The IEEE project is also significant in that it was one of the first to utilize DALI-based lighting controls in a retrofit application. Digital dimming provides a high degree of granularity and flexibility of control capability, including zoning control at the individual ballast level. Using software, the facility operator can zone and then rezone ballasts and groups of fixtures without rewiring. In addition, some digital ballasts provide two-way communication, enabling ballasts to both receive commands and respond with maintenance and energy information such as notification that a lamp or ballast has failed. And because most digital systems conform to the Digital Addressable Lighting Interface (DALI) protocol, a European and NEMA standard, true interchangeability between DALI-based products from different vendors is possible, dimming performance is consistent across all dimming ballasts regardless of type or manufacturer, and different ballast types can mingle in the same control area on a common communication wire.

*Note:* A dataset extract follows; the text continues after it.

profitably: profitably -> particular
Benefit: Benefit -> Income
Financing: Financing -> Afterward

“The DALI package enables facilities managers to control lighting with solutions that range from the simple to the complex, from basic desktop dimming to multitiered scene setting,” says Wolfman.
Digital ballasted networks require on-site field commissioning, which should be factored into the design specification. In the IEEE project, IEEE staff worked with Starfield and Osram Sylvania personnel by e-mail and telephone to commission the project. Hunt says they encountered some minor problems while adapting the new ballasts and controls to the existing fixtures, as this was a test site for retrofit installations of a DALI-based system, but that the manufacturers helped his staff to address any issues.

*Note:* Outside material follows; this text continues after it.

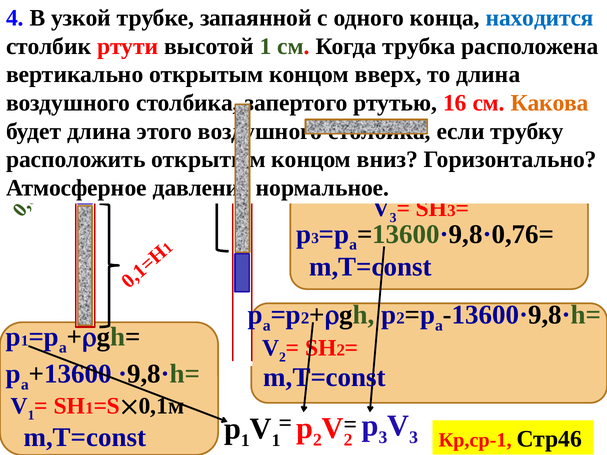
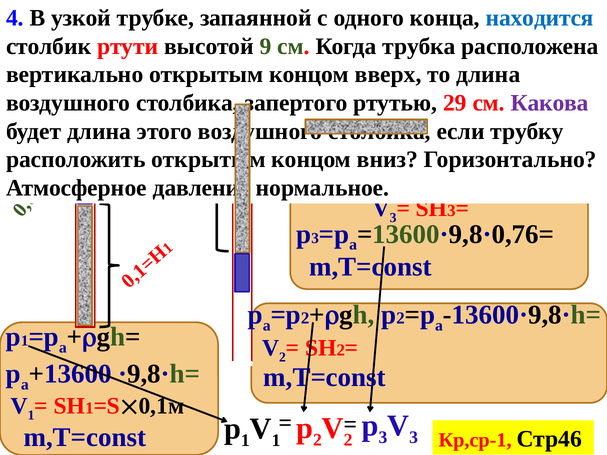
высотой 1: 1 -> 9
16: 16 -> 29
Какова colour: orange -> purple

“The DALI-based system will provide us long-term flexibility in this dynamic space,” says Hunt. “Lighting changes for future space reconfigurations can be made via software without any wiring changes. DALI provided an exciting option for the Information Technology staff who would be using the dimming system. The project was initiated to improve the user environment; however, since implementation, we’ve seen energy savings because the lighting is set at a generally lower level. Additional features can be added at a later date, based on the changes we decide to make in the Data Center.”

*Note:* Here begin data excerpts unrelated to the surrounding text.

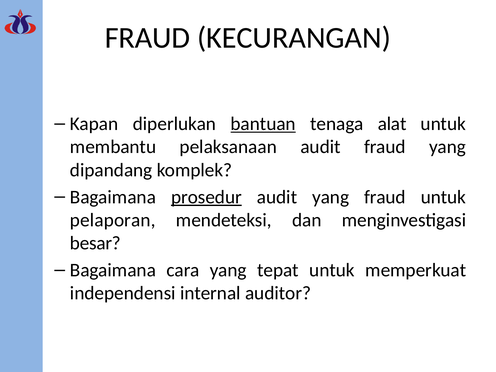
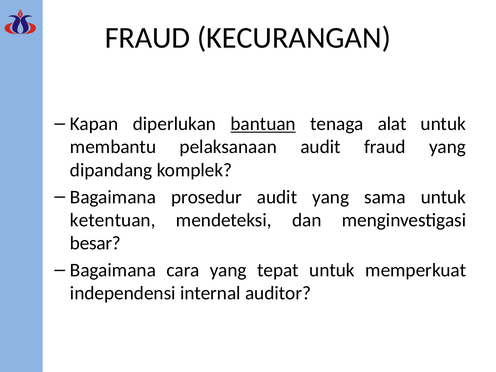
prosedur underline: present -> none
yang fraud: fraud -> sama
pelaporan: pelaporan -> ketentuan
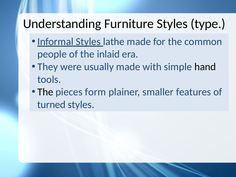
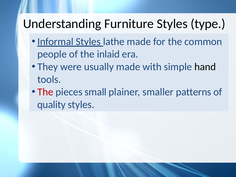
The at (45, 92) colour: black -> red
form: form -> small
features: features -> patterns
turned: turned -> quality
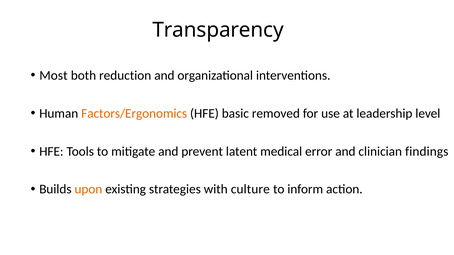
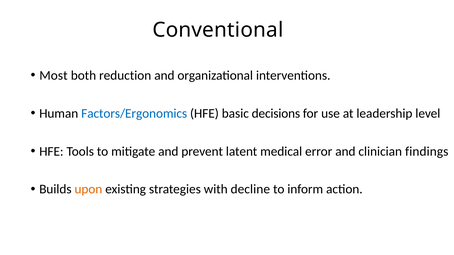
Transparency: Transparency -> Conventional
Factors/Ergonomics colour: orange -> blue
removed: removed -> decisions
culture: culture -> decline
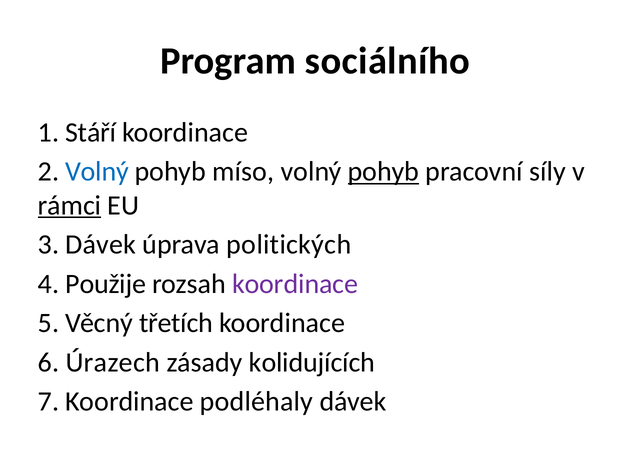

After installation, Hunt again surveyed the workers about their lighting, and observed their adjustment to the new lighting. The survey revealed that the staff is highly satisfied with the lighting in the Command Center. Hunt adds that general satisfaction of the work environment increased, and that he has received fewer complaints than before the upgrade regarding other environmental issues such as thermal comfort, acoustics, and office equipment.
“Based on the success of this project, we plan to implement additional controllable lighting in our facility,” concludes Hunt.